Pasangan Dimas – Babai Ditolak Keras Kader PDIP

Dimas Oky Nugroho dan Babai Suhaimi.
Dimas Oky Nugroho dan Babai Suhaimi.

Meleset jauh dari prediksi banyak orang, hasil Rapat Kerja Cabang Khusus (Rakercabsus)  DPC PDIP Kota Depok bersama DPD PDIP Jawa Barat serta DPD Partai Golkar Depok,  Selasa (21/7/2015), akhirnya memastikan Partai Demokrasi Indonesia Perjuangan (PDIP) mengusung pasangan Dimas Oky Nugroho dan politisi Partai Golkar Depok Babai Suhaimi sebagai pasangan calon Wali Kota dan Wakil Wali Kota Depok pada Depok Pilkada Depok 9 Desember 2015 mendatang.

Hasil rakercabsus tersebut sontak menuai protes di kalangan kader PDIP Kota Depok dan Pengurus Anak Cabang (PAC) Kota Depok. Rapat itu sempat diwarnai ketegangan dan kericuhan.

Kader partai dan sejumlah PAC dan pengurus ranting mengaku tidak menerima hasil keputusan Rakercabsus itu. Mereka menolak keputusan untuk mengusung Dimas Oky Nugroho karena selama ini tidak pernah berbuat untuk Depok, apalagi jika kemudian harus berpasangan dengan Babai Suhaimi.

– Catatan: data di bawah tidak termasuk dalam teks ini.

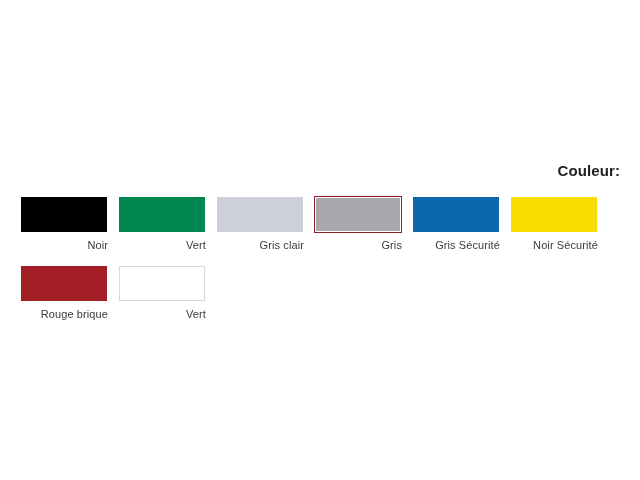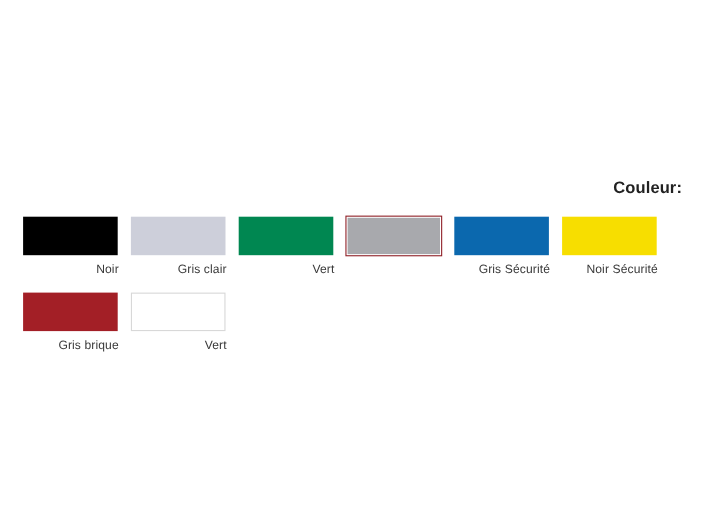--- a/index.html
+++ b/index.html
@@ -93,52 +93,53 @@
 
   <div class="swatch-grid" id="swatch-grid">
       <div class="swatch-option">
         <div class="swatch-frame">
           <div class="swatch-chip" style="background: rgb(0, 0, 0);"></div>
         </div>
         <div class="swatch-label">Noir</div>
       </div>
       <div class="swatch-option">
         <div class="swatch-frame">
+          <div class="swatch-chip" style="background: rgb(0, 135, 81);"></div>
+        </div>
+        <div class="swatch-label">Vert</div>
+      </div>
+      <div class="swatch-option">
+        <div class="swatch-frame">
           <div class="swatch-chip" style="background: rgb(205, 207, 218);"></div>
         </div>
         <div class="swatch-label">Gris clair</div>
-      </div>
-      <div class="swatch-option">
-        <div class="swatch-frame">
-          <div class="swatch-chip" style="background: rgb(0, 135, 81);"></div>
-        </div>
-        <div class="swatch-label">Vert</div>
       </div>
       <div class="swatch-option is-selected">
         <div class="swatch-frame" style="border-color: rgb(143, 32, 39);">
           <div class="swatch-chip" style="background: rgb(168, 169, 173);"></div>
         </div>
+        <div class="swatch-label">Gris</div>
       </div>
       <div class="swatch-option">
         <div class="swatch-frame">
           <div class="swatch-chip" style="background: rgb(11, 104, 174);"></div>
         </div>
         <div class="swatch-label">Gris Sécurité</div>
       </div>
       <div class="swatch-option">
         <div class="swatch-frame">
           <div class="swatch-chip" style="background: rgb(247, 222, 0);"></div>
         </div>
         <div class="swatch-label">Noir Sécurité</div>
       </div>
       <div class="swatch-option">
         <div class="swatch-frame">
           <div class="swatch-chip" style="background: rgb(163, 31, 38);"></div>
         </div>
-        <div class="swatch-label">Gris brique</div>
+        <div class="swatch-label">Rouge brique</div>
       </div>
       <div class="swatch-option">
         <div class="swatch-frame">
           <div class="swatch-chip has-outline" style="background: rgb(255, 255, 255);"></div>
         </div>
         <div class="swatch-label">Vert</div>
       </div>
     </div>
 </div>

Saat panitia Rakercabsus membacakan keputusan nama calon, sejumlah kader dan pengurus cabang langsung melakukan interupsi.

“Kenapa pilih Babai. Ingat ketua, saudara Babai pernah menghina PDIP beberapa waktu lalu,” teriak Jono salah satu kader dan pengurus PAC PDIP Depok.

Rakercabsus yang dihadiri Babai membuat Ketua DPD Golkar itu berupaya tenang. “Kami menolak pasangan calon yang ditentukan itu. Keduanya tidak pernah berbuat apa-apa untuk PDIP di Depok,” teriak kader lainnya.

Teriakan-teriakan hujatan lain terutana terhadap Babai dan Dimas, lalu bersambutan.

“Babai itu penjahat. Dia pernah menghina PDIP sebagai partai kampungan. Jadi dia gak layak koalisi dengan kita apalagi kita usung,” tambah Jono, kader yang paling vokal.

Bahkan beberapa pengurus PAC dan kader lainnya yang mengamuk sempat membanting meja.

Melihat suasana yang mulai tidak kondusif pengurus DPC PDIP Depok dan DPD PDIP Jabar akhirnya menutup rakercabsus dan meninggalkan ruangan satu persatu.